[YOUR OBJECTIVE]
Write the next part of the press release about Virginia's new energy efficiency standards for Dominion Energy and Appalachian Power, continuing after its final sentence.

[DOCUMENT SEGMENT]
In a win for customers, Virginia State Corporation Commission rejects utility proposals and sets higher energy efficiency standards
Press release from the Southern Environmental Law Center
For immediate release: March 10, 2025
Contact: Tasha Durrett, 571-405-1101, tdurrett@selc.org
CHARLOTTESVILLE, Va. — Earlier this month, the Virginia State Corporation Commission published two orders that will require Dominion Energy and Appalachian Power Company to maintain and expand their energy efficiency programs from 2026 to 2028. These targets update energy efficiency goals set by the General Assembly for each utility from 2022 to 2025. If either utility meets or exceeds these targets, it may request a monetary bonus; conversely, if the utility fails to achieve the target, the law narrows the pathway for the utility to construct new carbon-emitting power plants. By setting reasonably ambitious targets, the commission has indicated that utilities must deliver additional energy efficiency benefits to customers.
Peter Anderson, Director of State Energy Policy at Appalachian Voices, applauded the commission’s order, “Using less energy in the first place is the cheapest, cleanest way to meet demand and protect the environment. Unfortunately, utility shareholders are more incentivized to build new resources than save energy. This is precisely why it’s so important to have these energy efficiency policies and a Commission looking out for ratepayer interests.”

[GIVEN ENTRIES]
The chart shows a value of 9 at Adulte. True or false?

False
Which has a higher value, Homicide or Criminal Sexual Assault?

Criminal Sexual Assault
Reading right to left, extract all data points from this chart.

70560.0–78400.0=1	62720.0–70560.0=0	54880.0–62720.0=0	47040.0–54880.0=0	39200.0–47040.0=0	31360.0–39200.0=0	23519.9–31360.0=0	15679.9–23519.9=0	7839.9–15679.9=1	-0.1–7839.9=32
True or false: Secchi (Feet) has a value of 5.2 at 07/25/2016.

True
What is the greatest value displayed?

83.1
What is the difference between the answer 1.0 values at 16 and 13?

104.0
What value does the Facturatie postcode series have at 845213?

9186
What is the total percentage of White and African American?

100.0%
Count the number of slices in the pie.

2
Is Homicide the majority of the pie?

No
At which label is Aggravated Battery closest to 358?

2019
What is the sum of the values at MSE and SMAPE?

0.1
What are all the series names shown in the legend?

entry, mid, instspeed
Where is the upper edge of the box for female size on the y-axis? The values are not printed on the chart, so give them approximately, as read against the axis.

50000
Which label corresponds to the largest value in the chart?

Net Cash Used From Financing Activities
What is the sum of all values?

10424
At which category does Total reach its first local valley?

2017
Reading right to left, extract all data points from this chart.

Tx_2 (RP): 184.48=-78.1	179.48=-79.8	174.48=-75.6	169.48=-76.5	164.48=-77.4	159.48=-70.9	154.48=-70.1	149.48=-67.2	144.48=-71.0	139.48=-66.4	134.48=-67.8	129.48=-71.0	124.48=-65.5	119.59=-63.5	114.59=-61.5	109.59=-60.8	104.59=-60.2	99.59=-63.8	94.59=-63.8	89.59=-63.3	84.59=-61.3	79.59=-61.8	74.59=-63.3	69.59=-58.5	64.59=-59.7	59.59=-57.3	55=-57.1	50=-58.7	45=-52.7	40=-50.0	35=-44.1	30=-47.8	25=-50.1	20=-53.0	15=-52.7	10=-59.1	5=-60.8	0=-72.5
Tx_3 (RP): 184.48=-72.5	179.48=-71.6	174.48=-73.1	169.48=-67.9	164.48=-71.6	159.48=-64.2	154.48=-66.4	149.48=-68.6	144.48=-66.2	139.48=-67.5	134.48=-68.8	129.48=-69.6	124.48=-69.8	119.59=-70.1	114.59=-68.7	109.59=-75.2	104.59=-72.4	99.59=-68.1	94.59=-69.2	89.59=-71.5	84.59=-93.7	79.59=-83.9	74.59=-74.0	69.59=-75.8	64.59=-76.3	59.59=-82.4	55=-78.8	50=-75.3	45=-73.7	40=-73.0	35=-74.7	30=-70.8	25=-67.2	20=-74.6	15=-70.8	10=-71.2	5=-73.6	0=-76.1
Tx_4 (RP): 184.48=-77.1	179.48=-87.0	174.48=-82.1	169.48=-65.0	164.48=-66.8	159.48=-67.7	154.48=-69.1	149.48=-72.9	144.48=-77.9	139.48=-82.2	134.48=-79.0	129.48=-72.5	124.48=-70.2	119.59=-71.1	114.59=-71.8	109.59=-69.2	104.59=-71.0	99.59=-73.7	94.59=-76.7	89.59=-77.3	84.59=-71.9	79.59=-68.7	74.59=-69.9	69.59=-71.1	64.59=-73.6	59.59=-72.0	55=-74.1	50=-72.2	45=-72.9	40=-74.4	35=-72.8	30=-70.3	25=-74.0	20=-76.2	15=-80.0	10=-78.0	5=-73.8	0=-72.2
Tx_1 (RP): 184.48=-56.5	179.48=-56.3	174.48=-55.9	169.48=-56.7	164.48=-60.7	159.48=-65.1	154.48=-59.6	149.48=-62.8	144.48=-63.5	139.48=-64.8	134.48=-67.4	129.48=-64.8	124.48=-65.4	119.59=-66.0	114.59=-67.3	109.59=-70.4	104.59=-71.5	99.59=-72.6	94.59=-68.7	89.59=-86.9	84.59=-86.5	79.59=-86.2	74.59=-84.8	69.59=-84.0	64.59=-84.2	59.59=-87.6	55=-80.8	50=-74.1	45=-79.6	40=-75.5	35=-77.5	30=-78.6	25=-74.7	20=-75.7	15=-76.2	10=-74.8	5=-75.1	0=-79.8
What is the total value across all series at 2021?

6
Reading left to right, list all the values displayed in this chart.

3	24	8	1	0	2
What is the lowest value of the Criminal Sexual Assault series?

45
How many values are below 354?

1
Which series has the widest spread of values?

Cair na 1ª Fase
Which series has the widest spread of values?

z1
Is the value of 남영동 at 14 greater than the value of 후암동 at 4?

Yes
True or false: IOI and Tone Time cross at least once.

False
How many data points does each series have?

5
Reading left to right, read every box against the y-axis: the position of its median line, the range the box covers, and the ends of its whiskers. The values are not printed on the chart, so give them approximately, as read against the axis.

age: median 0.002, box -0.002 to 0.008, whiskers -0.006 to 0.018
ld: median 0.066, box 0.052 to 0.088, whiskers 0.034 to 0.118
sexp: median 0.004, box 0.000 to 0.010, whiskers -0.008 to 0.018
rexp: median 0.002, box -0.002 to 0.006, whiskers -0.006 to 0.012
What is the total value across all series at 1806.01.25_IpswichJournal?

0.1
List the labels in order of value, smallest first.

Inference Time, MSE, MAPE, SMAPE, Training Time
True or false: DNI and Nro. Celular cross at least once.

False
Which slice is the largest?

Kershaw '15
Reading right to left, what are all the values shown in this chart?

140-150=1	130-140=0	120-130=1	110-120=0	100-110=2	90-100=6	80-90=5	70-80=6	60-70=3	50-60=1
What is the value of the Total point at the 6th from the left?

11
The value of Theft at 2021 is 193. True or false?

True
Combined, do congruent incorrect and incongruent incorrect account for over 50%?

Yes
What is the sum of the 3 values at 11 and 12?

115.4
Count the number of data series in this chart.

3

[RESULT]
In contrast to the commission-approved targets, each utility proposed unreasonably low targets. Dominion, which has failed to meet energy efficiency targets established under the law so far, based its proposal on historically poor performance during the COVID-19 pandemic that would have been a significant step down from the 2025 target. Appalachian Power Company, despite recent energy efficiency success, proposed even lower targets — so low, that the utility could have essentially suspended its programs and met the target.
“The utilities’ low targets would have essentially provided them with a bonus for doing less energy efficiency — it would have been a windfall,” said Senior Attorney Nate Benforado. “But the commission’s final orders prevented that outcome. These higher energy efficiency targets will not only drive system-wide cost savings, they’ll also mean more opportunities for individual households to reduce their monthly energy bills.”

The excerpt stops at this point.